Our study has other limitations. First of all, not all socio-economics factors were considered (patients’ formal education was not known, for instance). Secondly, only process measures were assessed in the present study, but whether or not closer monitoring is necessarily linked to better intermediate or final outcomes for diabetes patients is still being debated [40]. One recent study [41] found that patients receiving the lowest-quality care, as measured in terms of the fulfillment of quality-of-care indicators based on screening guidelines similar to those considered here, carried a higher risk of all-cause mortality and cardiovascular morbidity than those receiving the highest-quality care. Another possible shortcoming of our study lies in that using record linkage may have failed to identify some diabetic patients. The validity of our record linkage procedures, based on three administrative sources (records of hospital discharges, drug prescriptions and payment exemptions for chronic diseases) was addressed in two recent studies [10, 42]. Both reported that these routinely-collected data enable disease prevalence to be estimated just as accurately as in other studies conducted in Italy using more costly and time-consuming methods. Another recent study [43] showed that using an additional source (the Diabetes Service’s integrated database) led to the identification of a higher proportion of diabetics, particularly among the elderly. This could be because patients whose condition is treated with lifestyle management alone will not be identifiable from the administrative databases unless they have applied for a disease-specific exemption from healthcare co-payment [11]. Elderly diabetics living in rest homes would also go undetected because rest homes obtain and distribute any drugs needed by residents without using prescriptions for named patients. Measures of compliance with standards of care have shown, however, that these rest home residents receive much the same care as the population identified from clinical data collected by general practitioners [12].

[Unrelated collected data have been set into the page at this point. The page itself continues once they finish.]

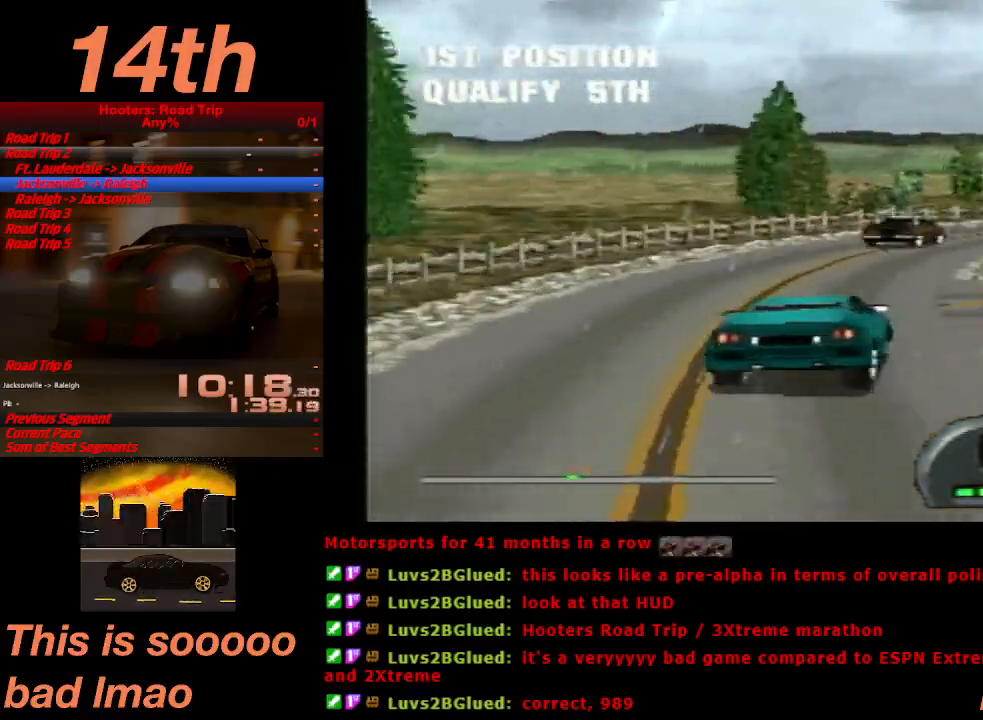
{"buttons": ["CROSS"], "left_stick": "center", "events": [[67, "DPAD_RIGHT", "up"], [200, "DPAD_RIGHT", "down"], [367, "DPAD_RIGHT", "up"]]}
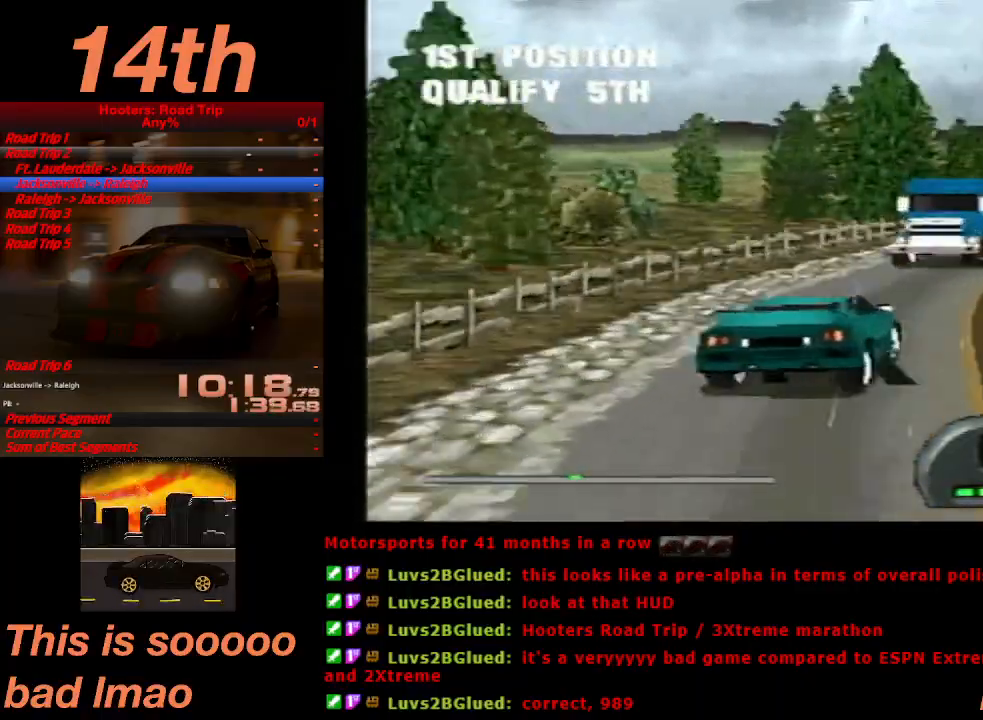
{"buttons": ["CROSS"], "left_stick": "center", "events": []}
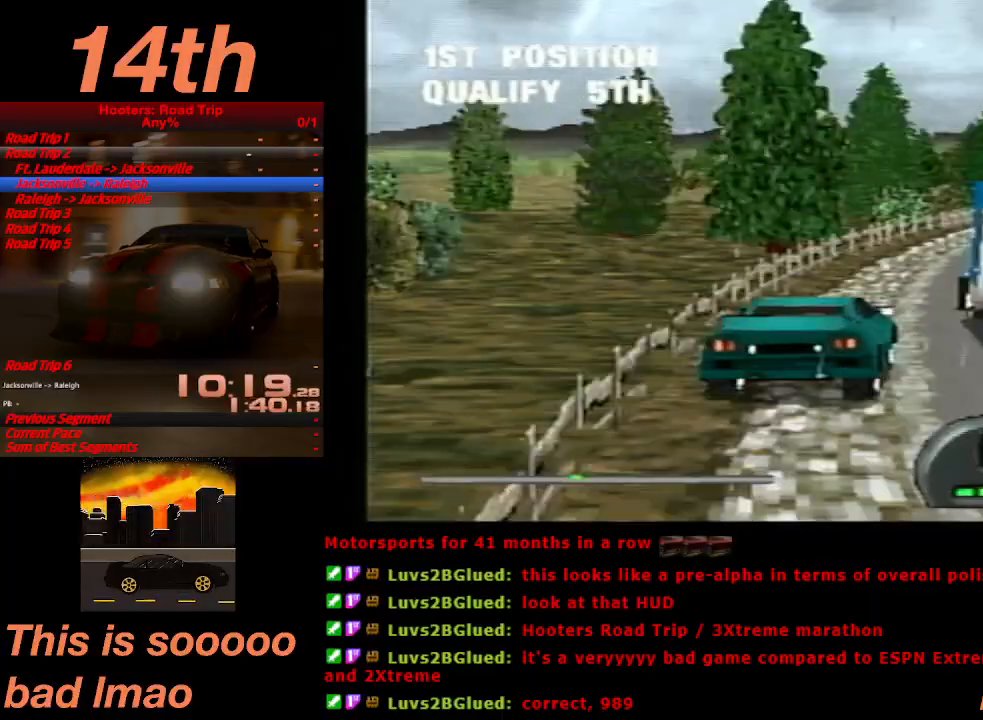
{"buttons": ["CROSS"], "left_stick": "center", "events": [[200, "DPAD_RIGHT", "down"], [500, "DPAD_RIGHT", "up"]]}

The strength of our study lies in that it was conducted using an unrestricted and unselected population of primary care patients with diabetes mellitus, enabling us to estimate the prevalence of the disease and primary care performance measures.

Conclusion

In conclusion, management indicators need to be used not only for the overall assessment of a process but also to check for disparities in the provision of health care. Based on such indicators, the present study pointed to numerous opportunities for improving diabetes management, particularly in younger people, patients with longstanding disease, and immigrants. Diabetes is growing significantly and rapidly, so all efforts to take early action and ensure the impartial management of this disease will have a major impact on the long-term health and economic costs for the diabetic population.